Was ist eine Dorn-Therapie?
Die Dorn-Therapie sieht für den "herausgerutschten" Hüftkopf eine Kompressionsgriff bei flektierter Hüfte vor, dadurch würde der Hüftkopf wieder in die Pfanne zurückgeschoben. Da rollen sich doch jedem KG die Fußnägel auf!
Inhaltsverzeichnis

Was ist die Dorn-Therapie wirklich?

Die Dorn-Therapie wurde von Dieter Dorn, einem Landwirt aus dem Allgäu, entwickelt.
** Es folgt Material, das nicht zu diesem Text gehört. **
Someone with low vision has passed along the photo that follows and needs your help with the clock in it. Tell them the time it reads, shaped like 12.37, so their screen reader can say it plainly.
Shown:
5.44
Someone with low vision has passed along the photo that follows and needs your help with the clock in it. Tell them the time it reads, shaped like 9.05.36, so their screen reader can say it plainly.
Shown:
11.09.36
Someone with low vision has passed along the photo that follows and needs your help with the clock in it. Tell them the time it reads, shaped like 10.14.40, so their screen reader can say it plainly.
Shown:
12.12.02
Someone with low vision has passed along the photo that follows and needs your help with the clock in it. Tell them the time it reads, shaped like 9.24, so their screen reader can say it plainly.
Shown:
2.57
Sie basiert auf der Annahme, dass viele Beschwerden, insbesondere im Rücken- und Gelenkbereich, auf Fehlstellungen von Wirbeln und Gelenken zurückzuführen sind. Diese Fehlstellungen sollen durch sanften Druck des Therapeuten und die gleichzeitige Eigenbewegung des Patienten korrigiert werden. Ein zentraler Bestandteil der Therapie ist die Behandlung von vermeintlichen Beinlängendifferenzen, die als Ursache für Beckenschiefstände und daraus resultierende Wirbelsäulenprobleme angesehen werden. Ergänzt wird die Dorn-Methode oft durch die Breuss-Massage, eine sanfte Rückenmassage, die mit Johanniskrautöl durchgeführt wird und die Bandscheiben geschmeidiger machen soll.
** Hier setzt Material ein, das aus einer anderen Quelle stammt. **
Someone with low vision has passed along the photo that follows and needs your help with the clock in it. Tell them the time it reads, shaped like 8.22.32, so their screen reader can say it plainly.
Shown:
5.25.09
Für Befürworter ist die Dorn-Therapie eine ganzheitliche, sanfte und effektive Methode, die ohne Medikamente oder invasive Eingriffe auskommt. Sie wird oft als komplementäre oder alternative Behandlung angeboten, insbesondere von Heilpraktikern und Masseuren, aber gelegentlich auch von Physiotherapeuten. Die Einfachheit der Methode, die auch Laien in Kursen erlernen können, trägt zu ihrer weiten Verbreitung bei.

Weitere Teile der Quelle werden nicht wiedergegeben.